Mike Pyne, of Maryland, brought his daughter, Wilhelmina, 4, to watch her first Night in Venice parade.
Pyne’s parents have a home in Ocean City and he has been coming to the resort for years, he said.
“Wilhelmina hasn’t seen it before, but I have as a kid,” he noted.
Crowds watched, waved, laughed and called out to participants in the parade.
Musical performances pumped up the spectators, including one by members of the Ocean City Theatre Company.
Mayor Jay Gillian and members of City Council had their own boats as well as the Miss Night in Venice winner, Katie Bowman, and her court.
A group comprised of an epidemiologist, doctors and executives from Shore Medical Center in Somers Point, along with local physicians from Ocean City, provided essential facts and guidance to the mayor as he made decisions during the pandemic.
They were part of the Night in Venice parade. The grand marshals were Dr. Jason Chew, Dr. Christopher Lucasti, Dr. Charles Roche, Dr. Gary Raab and Dr. Jeanne Rowe.
The boats, as well as bayfront homes decorated in the year’s theme, and just about anything else a homeowner feels would highlight their residences are judged in a friendly competition.
The city releases the contest results typically within a day or two of the event.

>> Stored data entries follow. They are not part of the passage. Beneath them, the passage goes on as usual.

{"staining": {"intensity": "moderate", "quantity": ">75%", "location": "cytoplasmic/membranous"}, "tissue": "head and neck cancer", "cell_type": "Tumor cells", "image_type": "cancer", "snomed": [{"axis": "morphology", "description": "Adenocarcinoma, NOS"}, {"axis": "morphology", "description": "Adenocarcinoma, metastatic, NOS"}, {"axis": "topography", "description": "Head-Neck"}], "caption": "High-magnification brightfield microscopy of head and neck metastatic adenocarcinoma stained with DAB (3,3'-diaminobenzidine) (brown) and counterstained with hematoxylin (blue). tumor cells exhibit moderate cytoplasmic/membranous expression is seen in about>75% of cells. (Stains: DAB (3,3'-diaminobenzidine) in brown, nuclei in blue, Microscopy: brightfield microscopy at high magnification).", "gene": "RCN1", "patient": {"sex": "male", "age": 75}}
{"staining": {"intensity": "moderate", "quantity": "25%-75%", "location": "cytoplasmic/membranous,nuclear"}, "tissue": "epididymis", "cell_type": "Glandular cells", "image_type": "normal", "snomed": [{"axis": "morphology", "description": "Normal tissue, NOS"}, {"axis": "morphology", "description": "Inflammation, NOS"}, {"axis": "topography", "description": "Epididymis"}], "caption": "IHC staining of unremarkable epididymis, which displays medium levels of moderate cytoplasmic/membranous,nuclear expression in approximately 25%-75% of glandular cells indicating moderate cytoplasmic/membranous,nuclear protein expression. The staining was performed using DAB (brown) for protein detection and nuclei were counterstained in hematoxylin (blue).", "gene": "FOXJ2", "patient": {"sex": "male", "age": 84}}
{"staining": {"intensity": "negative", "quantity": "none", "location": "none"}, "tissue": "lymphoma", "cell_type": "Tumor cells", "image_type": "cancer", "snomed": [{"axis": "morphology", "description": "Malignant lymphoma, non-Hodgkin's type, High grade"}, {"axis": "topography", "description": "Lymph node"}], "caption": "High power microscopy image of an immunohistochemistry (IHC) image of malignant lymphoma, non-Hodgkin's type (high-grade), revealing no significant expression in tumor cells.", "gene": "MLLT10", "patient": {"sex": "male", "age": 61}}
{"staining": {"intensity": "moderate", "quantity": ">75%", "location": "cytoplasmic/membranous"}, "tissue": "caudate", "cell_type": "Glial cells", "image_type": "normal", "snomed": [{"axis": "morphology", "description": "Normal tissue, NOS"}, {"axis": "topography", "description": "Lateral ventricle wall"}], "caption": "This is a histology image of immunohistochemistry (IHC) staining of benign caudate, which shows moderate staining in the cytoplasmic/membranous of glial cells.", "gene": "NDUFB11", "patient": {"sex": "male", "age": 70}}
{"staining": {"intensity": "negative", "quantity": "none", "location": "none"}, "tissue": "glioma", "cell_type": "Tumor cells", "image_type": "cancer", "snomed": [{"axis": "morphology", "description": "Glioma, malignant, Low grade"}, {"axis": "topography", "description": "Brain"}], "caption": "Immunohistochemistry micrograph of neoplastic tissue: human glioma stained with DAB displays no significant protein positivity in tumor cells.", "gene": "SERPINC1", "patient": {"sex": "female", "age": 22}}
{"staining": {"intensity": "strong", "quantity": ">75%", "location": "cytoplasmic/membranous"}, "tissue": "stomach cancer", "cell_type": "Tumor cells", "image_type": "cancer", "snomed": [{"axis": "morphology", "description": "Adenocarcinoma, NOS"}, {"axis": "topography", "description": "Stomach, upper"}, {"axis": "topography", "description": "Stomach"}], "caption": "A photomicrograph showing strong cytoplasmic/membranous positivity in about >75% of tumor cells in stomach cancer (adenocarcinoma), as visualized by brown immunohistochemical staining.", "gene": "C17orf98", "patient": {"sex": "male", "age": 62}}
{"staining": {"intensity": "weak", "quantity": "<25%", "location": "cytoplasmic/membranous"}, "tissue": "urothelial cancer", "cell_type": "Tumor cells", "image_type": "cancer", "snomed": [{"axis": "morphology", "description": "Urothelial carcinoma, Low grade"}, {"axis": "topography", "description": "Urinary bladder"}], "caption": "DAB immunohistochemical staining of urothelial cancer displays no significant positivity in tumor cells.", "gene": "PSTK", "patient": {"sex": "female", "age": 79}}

This was the 66th annual Night in Venice. The first Night in Venice was actually in 1907, with cottages and bungalows along the bay illuminated with lights and torches, city spokesman Doug Bergen said.
“There were a handful of additional Night in Venice parades in the early 1900s and again in the 1920s,” Bergen said in an earlier interview. “But the celebration that we know today began in 1954 as a way to mark the 75th anniversary of Ocean City’s incorporation.”
A grand fireworks display capped off the night.